Since Misty’s death, Fisher has had to relive the crime against Misty through trials and multiple appeals.
”I’m mad at the whole system,” he said. ”I’ve seen the justice system work and it’s all backwards.
”Every time I go to something, I have to hear about Jamie Madrigal’s rights. Misty didn’t have no rights. She had no appeals; it was done. And everything that they’re doing now, you and I are paying for it.”
Fisher said he has had to go through unimaginable situations — all while missing work and losing pay.
”I’ve been to the 6th Circuit Court of Appeals in Cincinnati and had to listen to a female judge say, ‘If she hadn’t fumbled with the safe, none of this would have happened.’ ”
The sting of such a statement hasn’t deterred Fisher. He vows to be at every hearing regarding Misty’s killer.
”I’m going to be there,” he said. ”And I’m gonna look him in the eyes every time.”
Fisher said he went into Madrigals’ 1998 trial with an open mind.
”I told myself they had to prove to me that this was the guy,” he said. ”What proved it to me was that a 16-year-old [witness] that’s down on her knees, scared to death, remembered that he had cuts on his pants. When they pulled out these pair of pants that [police] found with him in Cleveland, they had those cuts. Now that’s something.”
Fisher said of Madrigal’s assertion that he did not pull the trigger, ”He admits to being there, but now all of a sudden, it wasn’t him. If I’m going to jail for something I didn’t do, I’m singing from day one.”
Fisher said Madrigal wouldn’t look at him during court appearances.
”[Cathcart] was man enough at his trial to turn around and look at me and say he was sorry,” Fisher said. ”I think what’s happened is that Jamie is down there on death row and they’ve started executing people and now Jamie is scared. Because he knows his day is coming sooner or later.
”That will be a happy day for me,” Fisher said. ”I’ll watch him and smile at him the whole time, because what he did accomplished nothing. He didn’t get no more money; he was 10 foot from a door. If he would’ve walked out of there with what he had, then nobody would have got hurt. But he didn’t.
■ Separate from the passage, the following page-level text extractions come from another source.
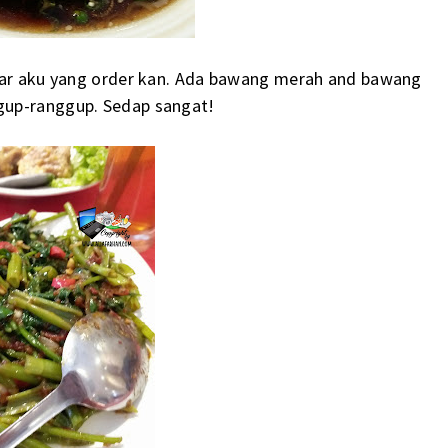
ipar aku yang order kan. Ada bawang merah and bawang
gup-ranggup. Sedap sangat!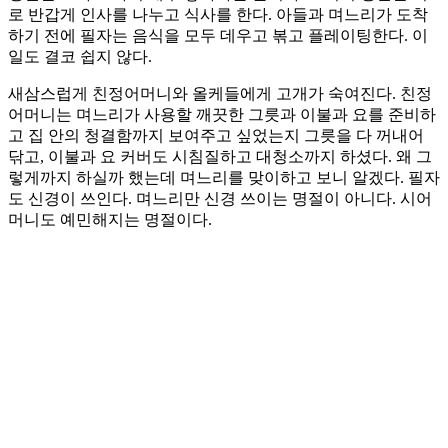
로 반갑게 인사를 나누고 식사를 한다. 아들과 며느리가 도착
하기 전에 필자는 음식을 모두 데우고 볶고 플레이팅한다. 이
일도 결코 쉽지 않다.
새삼스럽게 친정어머니와 올케들에게 고개가 숙여진다. 친정
어머니는 며느리가 사용할 깨끗한 그릇과 이불과 요를 준비하
고 집 안의 청결함까지 보여주고 싶었는지 그릇을 다 꺼내어
닦고, 이불과 요 커버도 시침질하고 대청소까지 하셨다. 왜 그
렇게까지 하실까 했는데 며느리를 맞이하고 보니 알겠다. 필자
도 신경이 쓰인다. 며느리만 신경 쓰이는 명절이 아니다. 시어
머니도 예민해지는 명절이다.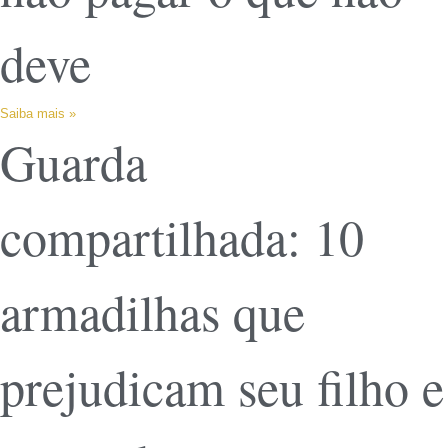
deve
Saiba mais »
Guarda
compartilhada: 10
armadilhas que
prejudicam seu filho e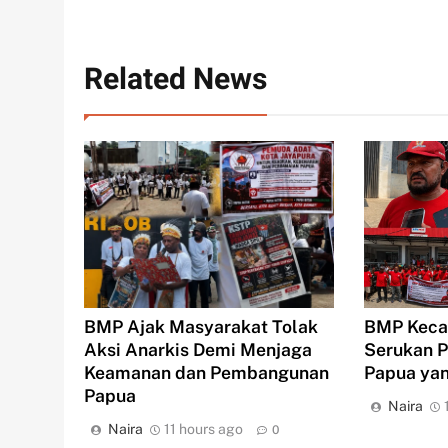
Related News
BMP Keca
BMP Ajak Masyarakat Tolak
Serukan P
Aksi Anarkis Demi Menjaga
Papua yan
Keamanan dan Pembangunan
Papua
Naira
Naira
11 hours ago
0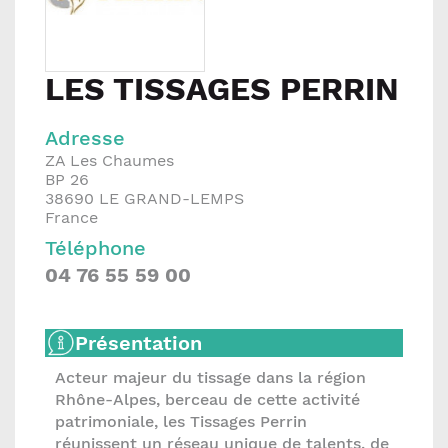
LES TISSAGES PERRIN
Adresse
ZA Les Chaumes
BP 26
38690
LE GRAND-LEMPS
France
Téléphone
04 76 55 59 00
Présentation
Acteur majeur du tissage dans la région
Rhône-Alpes, berceau de cette activité
patrimoniale, les Tissages Perrin
réunissent un réseau unique de talents, de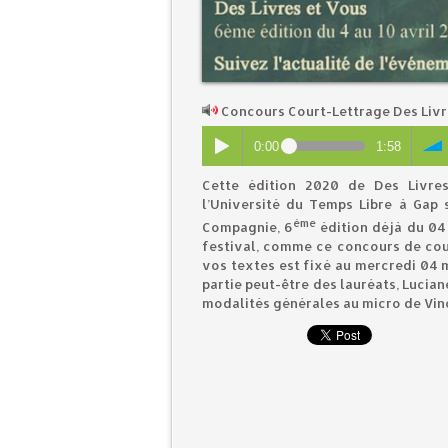
Concours Court-Lettrage Des Livr
0:00
1:58
Cette édition 2020 de Des Livres
l’Université du Temps Libre à Gap 
ème
Compagnie, 6
édition déjà du 04 
festival, comme ce concours de cou
vos textes est fixé au mercredi 04 m
partie peut-être des lauréats, Lucia
modalités générales au micro de Vin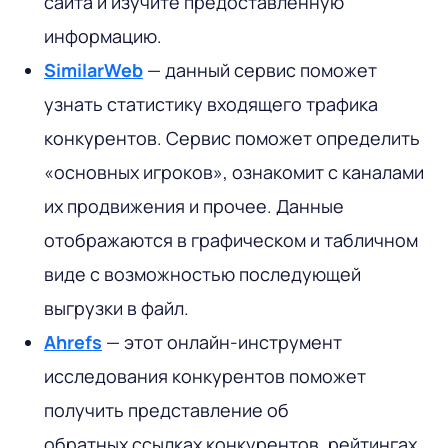
сайта и изучите предоставленную
информацию.
SimilarWeb
— данный сервис поможет
узнать статистику входящего трафика
конкурентов. Сервис поможет определить
«основных игроков», ознакомит с каналами
их продвижения и прочее. Данные
отображаются в графическом и табличном
виде с возможностью последующей
выгрузки в файл.
Ahrefs
— этот онлайн-инструмент
исследования конкурентов поможет
получить представление об
обратных ссылках конкурентов, рейтингах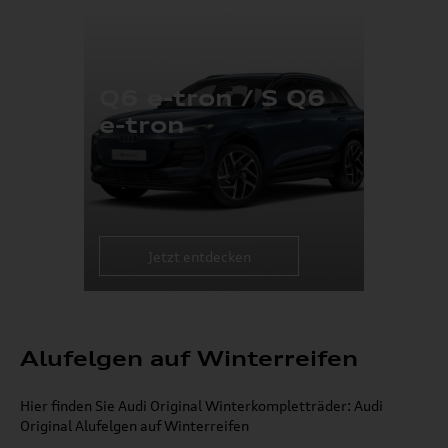
Q6 e-tron / S Q6
e-tron
Jetzt entdecken
Alufelgen auf Winterreifen
Hier finden Sie Audi Original Winterkompletträder: Audi
Original Alufelgen auf Winterreifen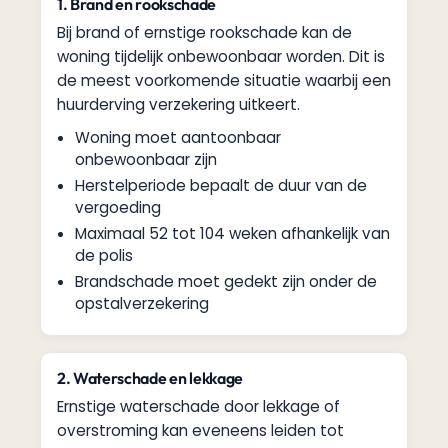
1. Brand en rookschade
Bij brand of ernstige rookschade kan de
woning tijdelijk onbewoonbaar worden. Dit is
de meest voorkomende situatie waarbij een
huurderving verzekering uitkeert.
Woning moet aantoonbaar
onbewoonbaar zijn
Herstelperiode bepaalt de duur van de
vergoeding
Maximaal 52 tot 104 weken afhankelijk van
de polis
Brandschade moet gedekt zijn onder de
opstalverzekering
2. Waterschade en lekkage
Ernstige waterschade door lekkage of
overstroming kan eveneens leiden tot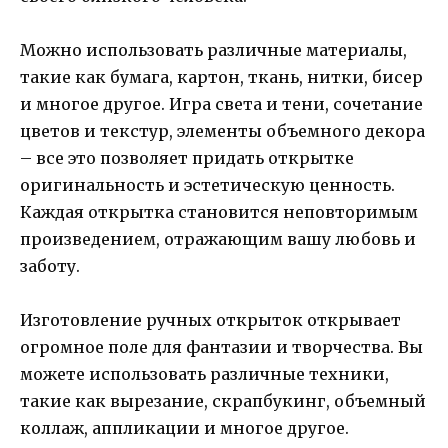
Можно использовать различные материалы,
такие как бумага, картон, ткань, нитки, бисер
и многое другое. Игра света и тени, сочетание
цветов и текстур, элементы объемного декора
– все это позволяет придать открытке
оригинальность и эстетическую ценность.
Каждая открытка становится неповторимым
произведением, отражающим вашу любовь и
заботу.
Изготовление ручных открыток открывает
огромное поле для фантазии и творчества. Вы
можете использовать различные техники,
такие как вырезание, скрапбукинг, объемный
коллаж, аппликации и многое другое.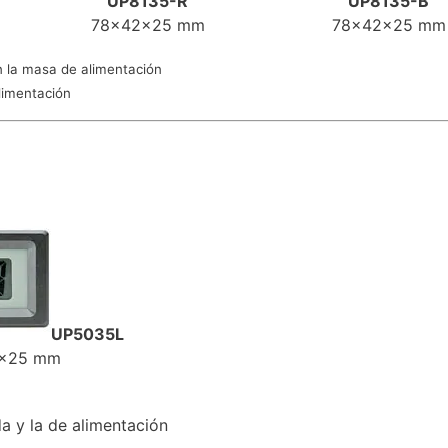
UP8135-R
UP8135-B
78x42x25 mm
78x42x25 mm
n la masa de alimentación
alimentación
UP5035L
3x25 mm
da y la de alimentación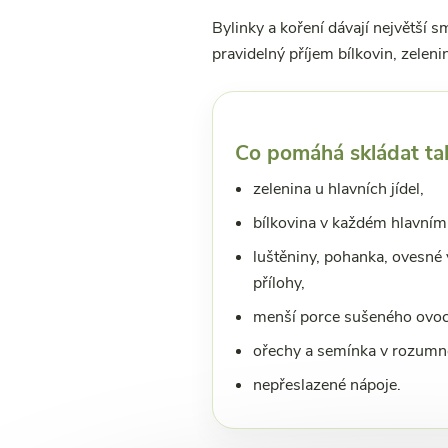
Bylinky a koření dávají největší 
pravidelný příjem bílkovin, zelen
Co pomáhá skládat tal
zelenina u hlavních jídel,
bílkovina v každém hlavním 
luštěniny, pohanka, ovesné
přílohy,
menší porce sušeného ovoce
ořechy a semínka v rozumné
nepřeslazené nápoje.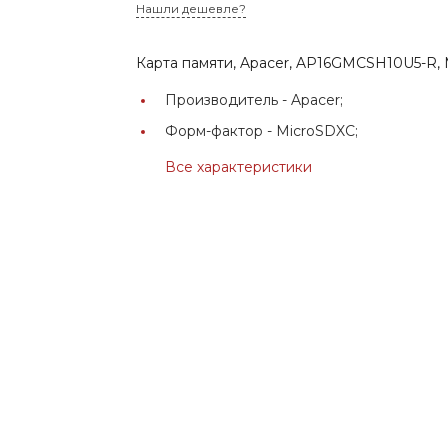
Нашли дешевле?
Карта памяти, Apacer, AP16GMCSH10U5-R,
Производитель -
Apacer;
Форм-фактор -
MicroSDXC;
Все характеристики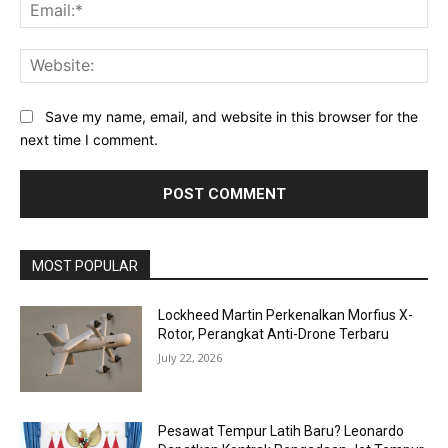
Ema
Web
Save my name, email, and website in this browser for the
next time I comment.
MOST POPULAR
Lockheed Martin Perkenalkan Morfius X-
Rotor, Perangkat Anti-Drone Terbaru
July 22, 2026
Pesawat Tempur Latih Baru? Leonardo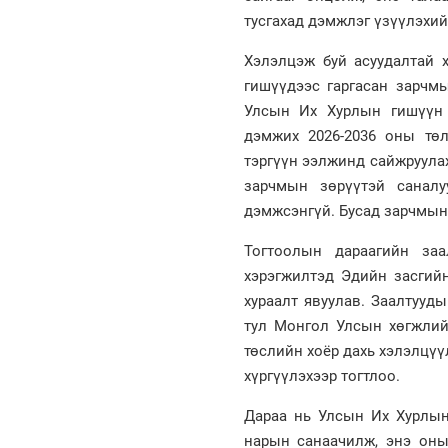
тусгахад дэмжлэг үзүүлэхи
Хэлэлцэж буй асуудалтай 
гишүүдээс гаргасан зарчмы
Улсын Их Хурлын гишүүн 
дэмжих 2026-2036 оны төл
тэргүүн ээлжинд сайжруула
зарчмын зөрүүтэй санал
дэмжсэнгүй. Бусад зарчмын
Тогтоолын дараагийн заа
хэрэгжилтэд Эдийн засгийн
хураалт явуулав. Заалтууд
тул Монгол Улсын хөгжлий
төслийн хоёр дахь хэлэлцүү
хүргүүлэхээр тогтлоо.
Дараа нь Улсын Их Хурлын
нарын санаачилж, энэ оны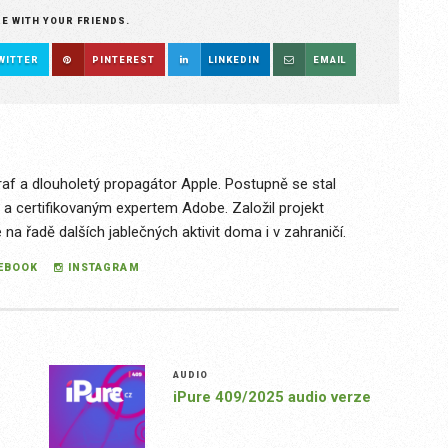
RE WITH YOUR FRIENDS.
WITTER
PINTEREST
LINKEDIN
EMAIL
raf a dlouholetý propagátor Apple. Postupně se stal
 a certifikovaným expertem Adobe. Založil projekt
a řadě dalších jablečných aktivit doma i v zahraničí.
EBOOK
INSTAGRAM
AUDIO
iPure 409/2025 audio verze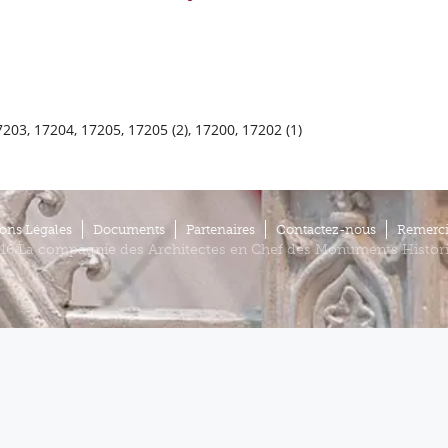
03, 17204, 17205, 17205 (2), 17200, 17202 (1)
ons Légales
Documents
Partenaires
Contactez-nous
Remerc
16 La compagnie des Architectes en Chef des Monuments Histor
”Truth be told, just put me in a room with him somewhere. Whoever wins gets to come out. Save the taxpayers’ money — just go somewhere and get it done.”
”Because what he done was cowardly. A man would have just walked out. Just go and leave those kids alone. They’re trying to work to make money and he’s out there stealing it.”
Fisher said Madrigal’s defense attorneys tried to gain sympathy with jurors by revealing he had children.
”He should have been home with those kids that night. I have no sympathy for that. I don’t agree with killing, but there’s one person I could without thinking twice about it.”
Fisher said he feels sorry for the witnesses — the teenagers who were at the restaurant during the robbery.
”Most of those people have left town,” he said, noting he still keeps in touch some of them. ”They don’t even want to be here anymore. When you are 16 years old and you go through something like that; they’ll have that for the rest of their lives.”
He said he has witnessed the justice system work in favor of the criminal too many times.
”At the first trial, they had a picture of Misty on the prosecutor’s table and they made them turn the picture over so the jurors wouldn’t see, because it could affect what they think,” he said. ”Doesn’t she have the right to be at the trial that she’s not here for?”
He said he has committed himself to attending every proceeding because he wants to see Misty’s killer serve a full sentence.
”There ain’t going to be no back-room deals as long as I can help it,” he said. ”I’ll be there every time. I’ll stare at him and say ‘I’ll see you in hell, because you took something you had no business taking.’ ”
Fisher said, despite whether her killer gets life imprisonment or death, there is never really closure.
”She was spontaneous, carefree. She laughed a lot,” he said. ”She packed a lot of living into those 18 years.”